Given the array of federal regulations and the growing cost of compliance, many coal plants are simply too expensive to operate.  While the direct impact of each regulation is difficult to gauge, the EIA estimates that MATS caused 54 GW of coal-fired capacity to be retired in 2015 as a result of or in anticipation of the 2016 compliance deadline. The EIA also estimates that, depending on how the program is implemented, the CAA will force the retirement of between 50 and 61 GW of coal-fired capacity between 2015 and 2040.  While some of the coal plants that have been retired or are slated for future retirement are small or older plants that are simply uneconomic to run regardless of the level of regulation, there is no denying that the growing list of federal regulations is making coal-fired generation an expensive and risky investment.

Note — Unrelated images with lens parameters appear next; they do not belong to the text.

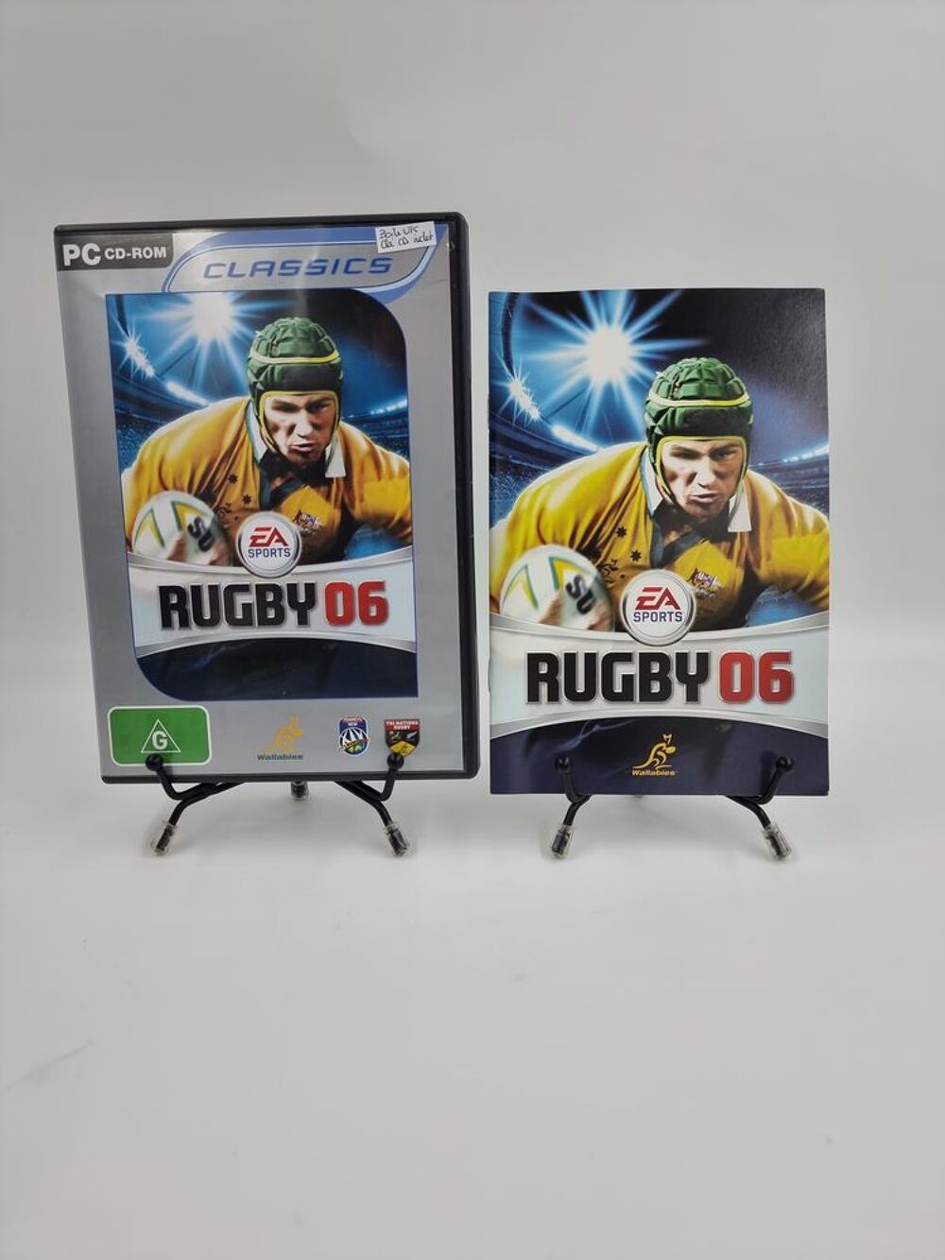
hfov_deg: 56.8
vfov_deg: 71.6
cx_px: 472
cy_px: 630
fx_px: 873
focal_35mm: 24
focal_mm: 6.7
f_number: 1.8
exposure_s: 1/137
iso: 50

Hence, while cheap natural gas may have caused the demand for thermal coal to collapse, federal regulation has kept coal demand pinned down with little chance of letting it up.  But that doesn’t mean that the coal industry is going away.  Peabody and Arch are continuing to operate and will likely emerge from bankruptcy to operate their mines well into the future.  With coal plants still accounting for 32% of total energy production in the U.S., coal will continue to play an important role in the U.S. energy fuel mix.  Despite slowed growth, global markets will provide continued demand for coal as China, India, and emerging markets like Africa continue to build coal plants to fuel their economic development.  Finally, technological breakthroughs, like the developments in hydraulic fracking that gave rise to the shale gas revolution, may allow clean coal technologies to become more cost effective and give coal-fired generation new life.

Down But Not Out.

After fueling the industrial revolution and powering economic growth in the U.S. for much of the past century, thermal coal’s role in the US energy fuel mix is indeed dropping and it appears that the trend will continue, forced down by cheap natural gas and federal regulation.  But while coal may be down, it is not out.  Coal will continue to play an important role in U.S. energy production for years to come.